• EXERCISE DETAILS:
Line by line, check the data for the string "pressure" and state how many lines have it, nothing more.

• STORED DATA:

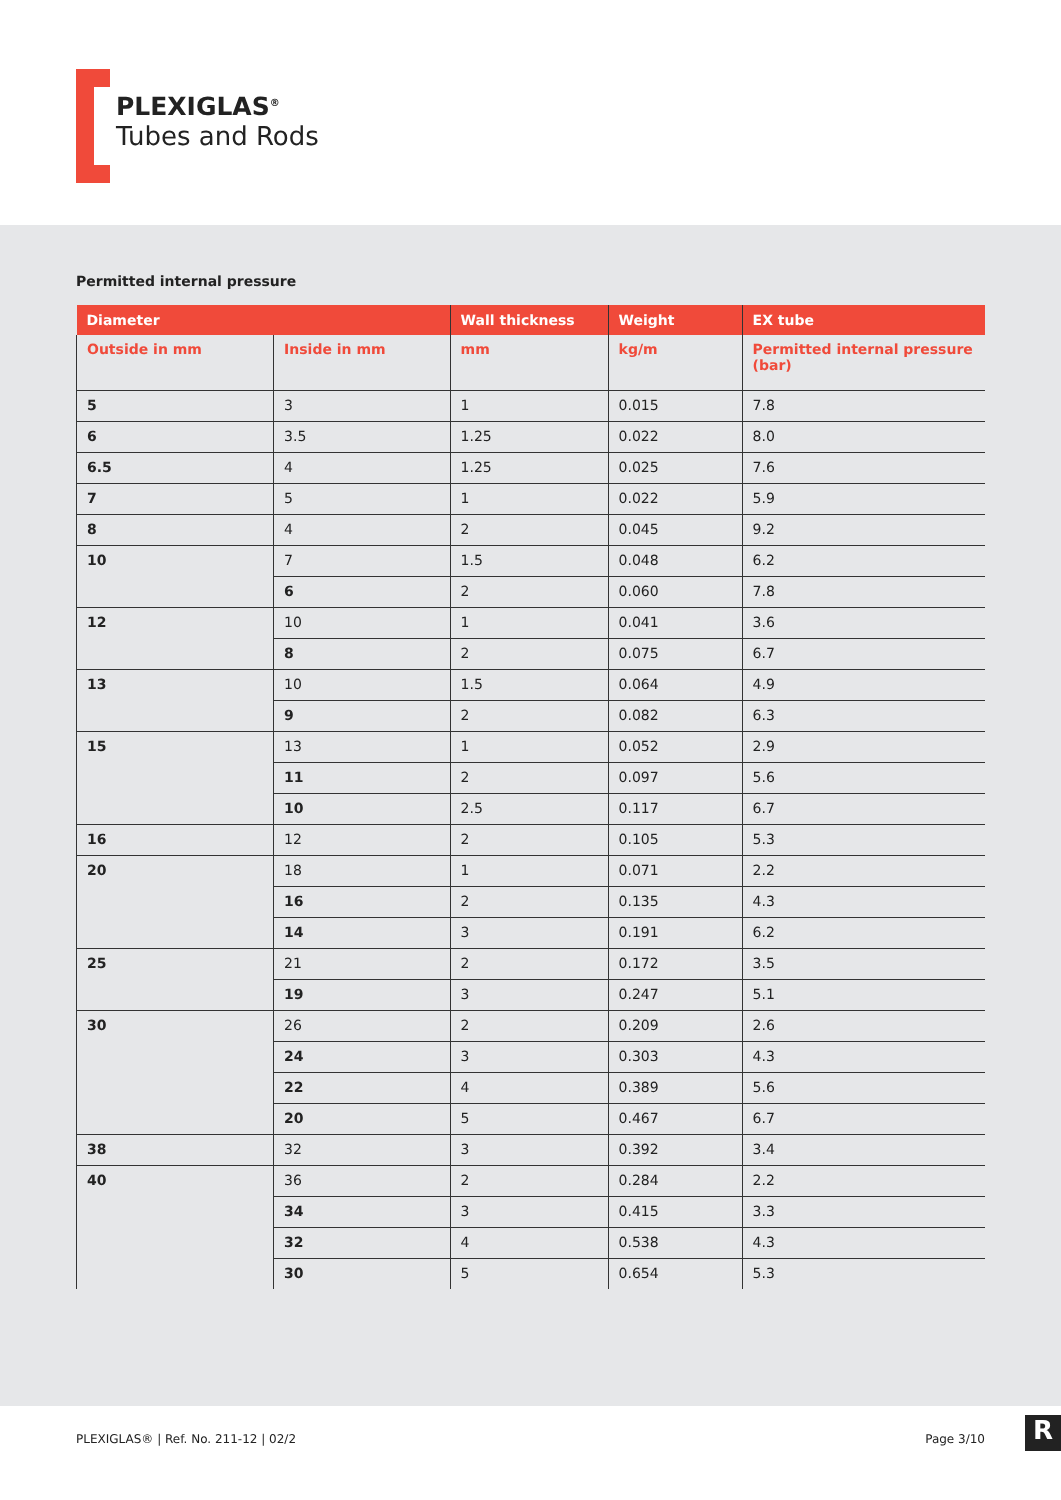PLEXIGLAS<sup>®</sup>
Tubes and Rods
Permitted internal pressure
| Diameter | | Wall thickness | Weight | EX tube |
| --- | --- | --- | --- | --- |
| Outside in mm | Inside in mm | mm | kg/m | Permitted internal pressure (bar) |
| 5 | 3 | 1 | 0.015 | 7.8 |
| 6 | 3.5 | 1.25 | 0.022 | 8.0 |
| 6.5 | 4 | 1.25 | 0.025 | 7.6 |
| 7 | 5 | 1 | 0.022 | 5.9 |
| 8 | 4 | 2 | 0.045 | 9.2 |
| 10 | 7 | 1.5 | 0.048 | 6.2 |
| | 6 | 2 | 0.060 | 7.8 |
| 12 | 10 | 1 | 0.041 | 3.6 |
| | 8 | 2 | 0.075 | 6.7 |
| 13 | 10 | 1.5 | 0.064 | 4.9 |
| | 9 | 2 | 0.082 | 6.3 |
| 15 | 13 | 1 | 0.052 | 2.9 |
| | 11 | 2 | 0.097 | 5.6 |
| | 10 | 2.5 | 0.117 | 6.7 |
| 16 | 12 | 2 | 0.105 | 5.3 |
| 20 | 18 | 1 | 0.071 | 2.2 |
| | 16 | 2 | 0.135 | 4.3 |
| | 14 | 3 | 0.191 | 6.2 |
| 25 | 21 | 2 | 0.172 | 3.5 |
| | 19 | 3 | 0.247 | 5.1 |
| 30 | 26 | 2 | 0.209 | 2.6 |
| | 24 | 3 | 0.303 | 4.3 |
| | 22 | 4 | 0.389 | 5.6 |
| | 20 | 5 | 0.467 | 6.7 |
| 38 | 32 | 3 | 0.392 | 3.4 |
| 40 | 36 | 2 | 0.284 | 2.2 |
| | 34 | 3 | 0.415 | 3.3 |
| | 32 | 4 | 0.538 | 4.3 |
| | 30 | 5 | 0.654 | 5.3 |
PLEXIGLAS® | Ref. No. 211-12 | 02/2 Page 3/10
R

• RESPONSE TO THE EXERCISE:
2